I glanced over at Vayl. I’d blinked off my night vision, so only the moonlight glancing through the windows showed me his expression. It looked tight, the way men
’s faces will when they’re either feeling or remembering pain. I’d seen it often on Albert after diabetes had forced him to retire, and on David the night we’d stopped speaking. That look went straight to my heart and squeezed.
“You, uh, don’t like snakes very much?”
“No.”
“Well, quit looking all pinched and aristocratic. I’m not making fun of you.”
“I am just somewhat sensitive about my phobias.”
“You mean there’s more than one?”
He jerked his head toward me. I held up one hand. “Okay, okay, backing off. Um, I suppose this would be a bad time to ask you to talk to Pete for me, you know, about the car?”
His eyes widened. I could almost hear him thinking, Of all the nerve! “You were driving,” he said.
“But he likes you so much better than me.”
“That is because I do not keep wrecking the rentals.”
Jesus Henry Christ, Parks, why is it that every time I send you out on assignment something explodes?”
Only Pete called me Parks, and only when he was mad.
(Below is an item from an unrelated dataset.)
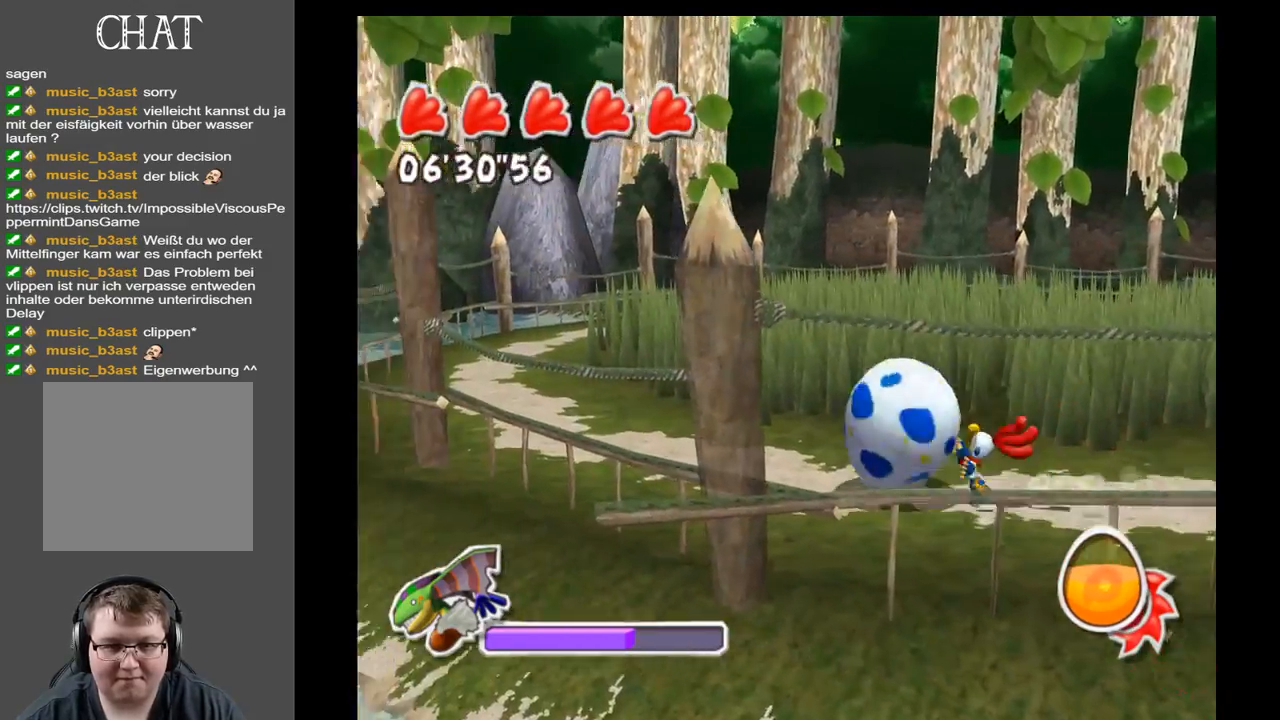
{"buttons": [], "left_stick": "up-left", "right_stick": "down-right", "events": [[183, "right_stick", "down-right"]]}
He called me Parks an awful lot. “The car didn’t explode, Pete, it crumpled. In the back. About six inches all the way across.”
A strangled scream from the other end of the phone told me Pete might be choking on his own tongue. Maybe if I just waited very quietly at this end he’d suffocate before he could fire me.
“Let me talk to Vayl.”
“Okay, hang on.”
I took the phone to Vayl, who was lounging on one of the couches, getting a huge hairy kick out of my current predicament. The louse. “Tell him it wasn’t my fault,” I whispered as I handed him the phone.
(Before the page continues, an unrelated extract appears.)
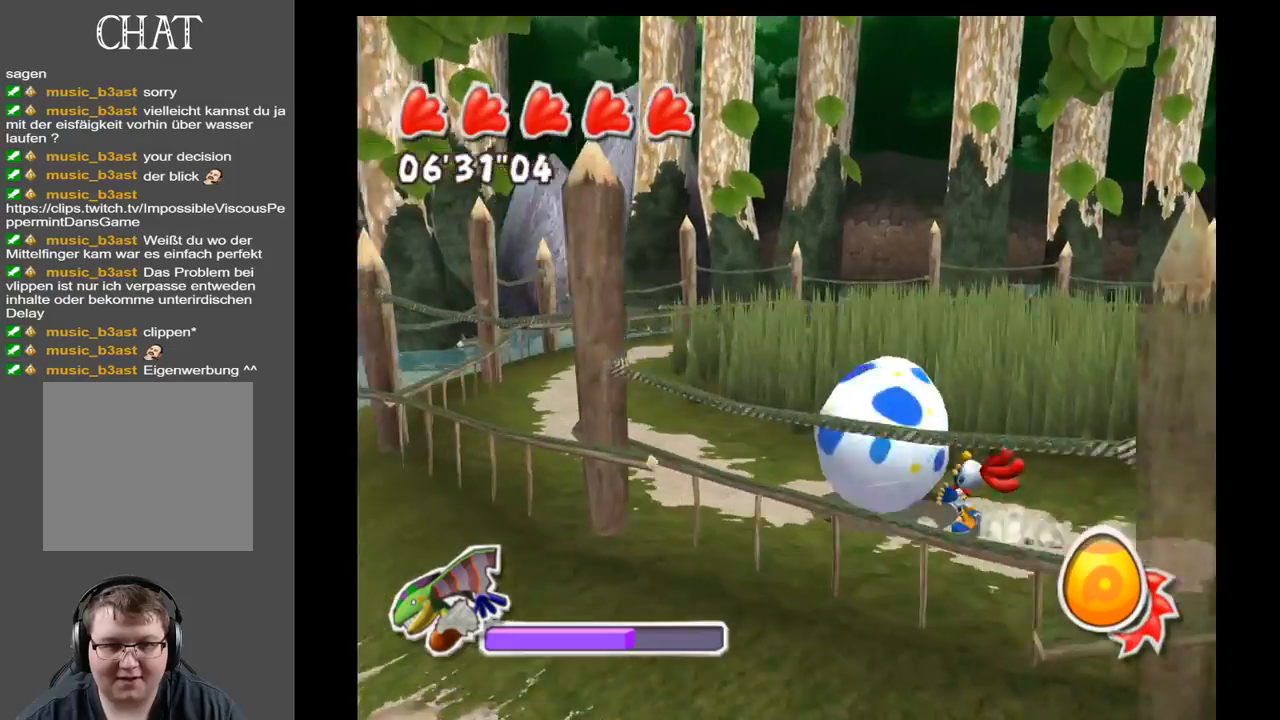
{"buttons": [], "left_stick": "up-right", "right_stick": "down-right", "events": [[33, "left_stick", "up"], [217, "left_stick", "up-right"]]}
“It was not Jasmine’s fault, Pete,” Vayl said. Just for that I went to the minifridge to get him a beer. I got one for myself too, a reward for spending the hours since we’d gotten back to Diamond Suites trying to untangle this new mystery Assan had presented us with.
“Yes,” said Vayl.
At least we’d figured out the identity of Assan’s accomplice. He’d made the FBI’s Most Wanted Vampires list.